*Exercise*
Would you restate the entries below word for word, leaving out the images?

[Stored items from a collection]
——

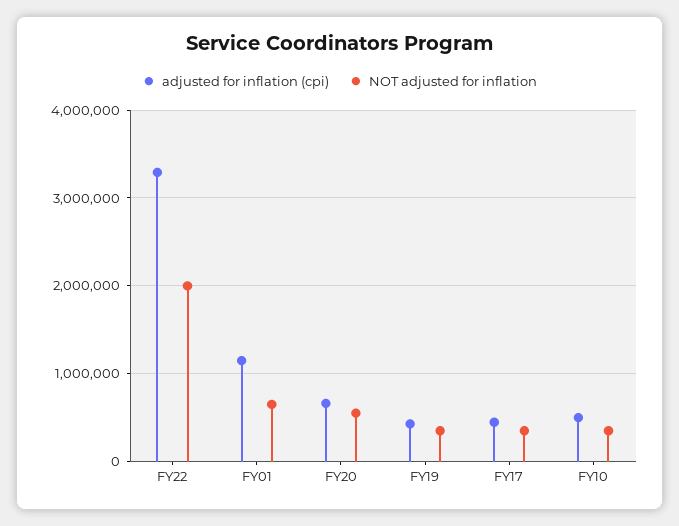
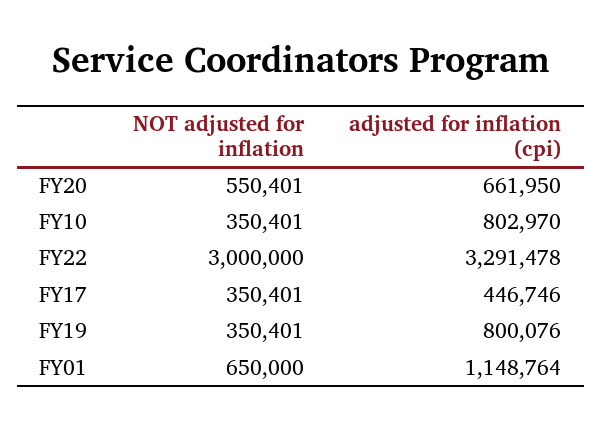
NOT adjusted for inflation, FY22: 2000000 -> 3000000
adjusted for inflation (cpi), FY19: 400000 -> 800076
adjusted for inflation (cpi), FY10: 500000 -> 802970

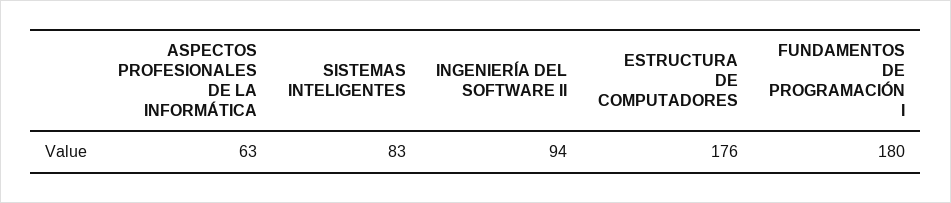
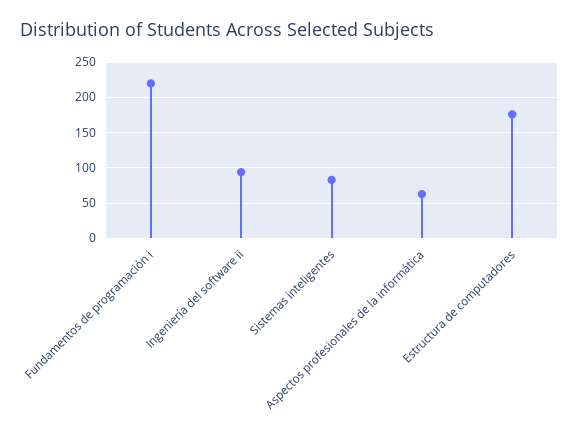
FUNDAMENTOS DE PROGRAMACIÓN I: 180 -> 220

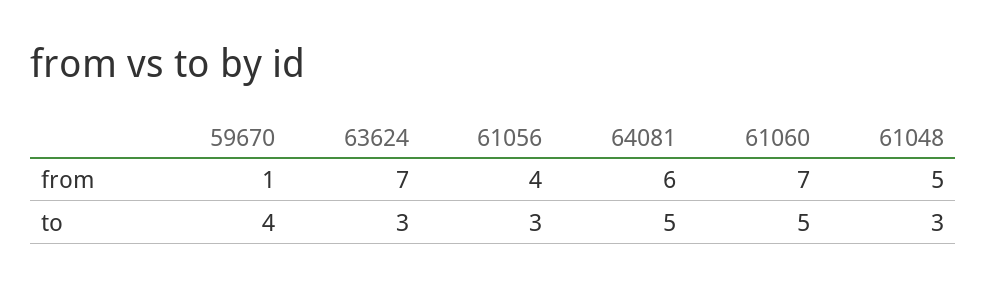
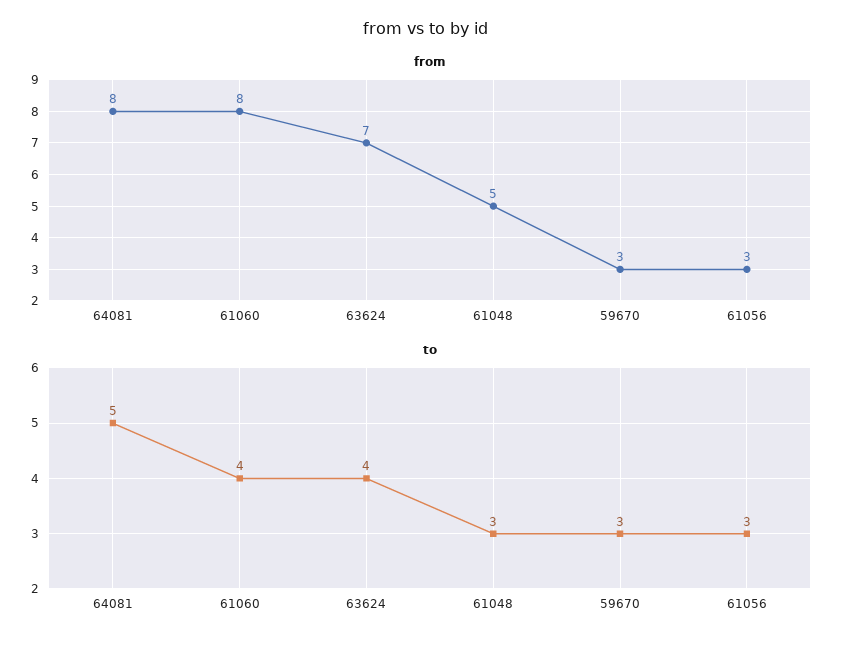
from, 59670: 1 -> 3
from, 61056: 4 -> 3
from, 64081: 6 -> 8
from, 61060: 7 -> 8
to, 59670: 4 -> 3
to, 63624: 3 -> 4
to, 61060: 5 -> 4

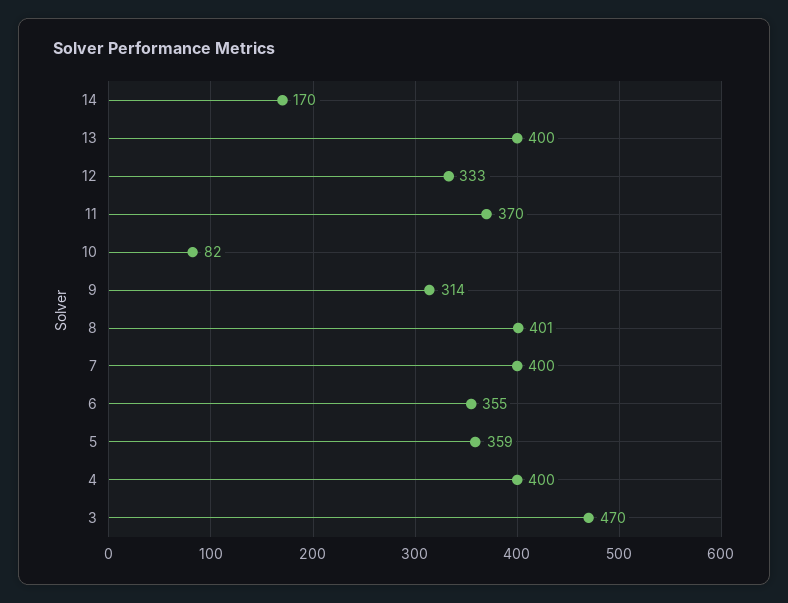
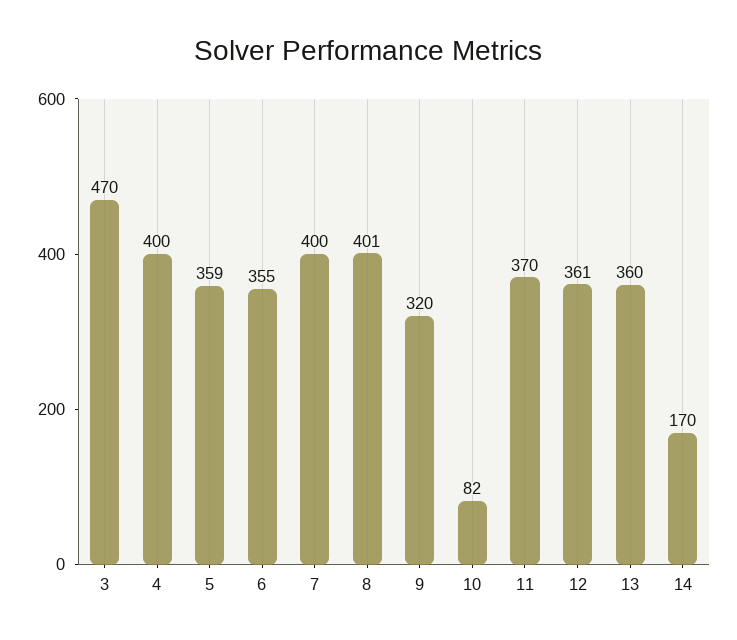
13: 400 -> 360
12: 333 -> 361
9: 314 -> 320

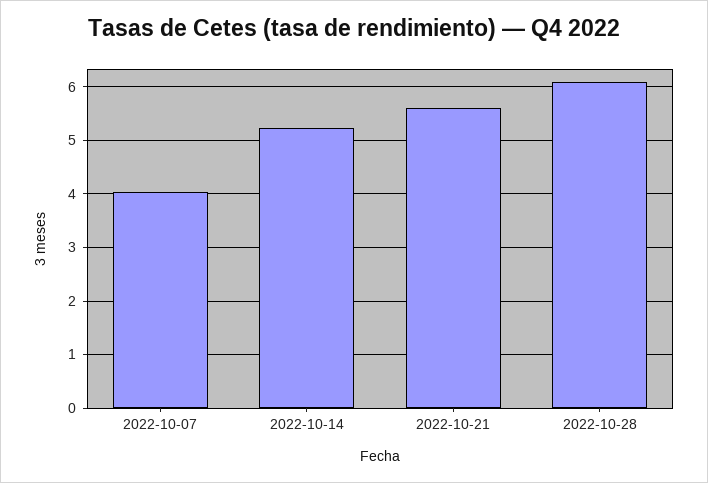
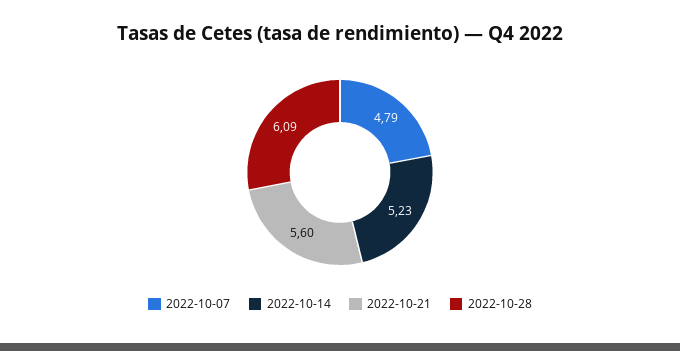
2022-10-07: 4 -> 4.79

——

*Your solution*
NOT adjusted for inflation, FY22: 2000000 -> 3000000
adjusted for inflation (cpi), FY19: 400000 -> 800076
adjusted for inflation (cpi), FY10: 500000 -> 802970

FUNDAMENTOS DE PROGRAMACIÓN I: 180 -> 220

from, 59670: 1 -> 3
from, 61056: 4 -> 3
from, 64081: 6 -> 8
from, 61060: 7 -> 8
to, 59670: 4 -> 3
to, 63624: 3 -> 4
to, 61060: 5 -> 4

13: 400 -> 360
12: 333 -> 361
9: 314 -> 320

2022-10-07: 4 -> 4.79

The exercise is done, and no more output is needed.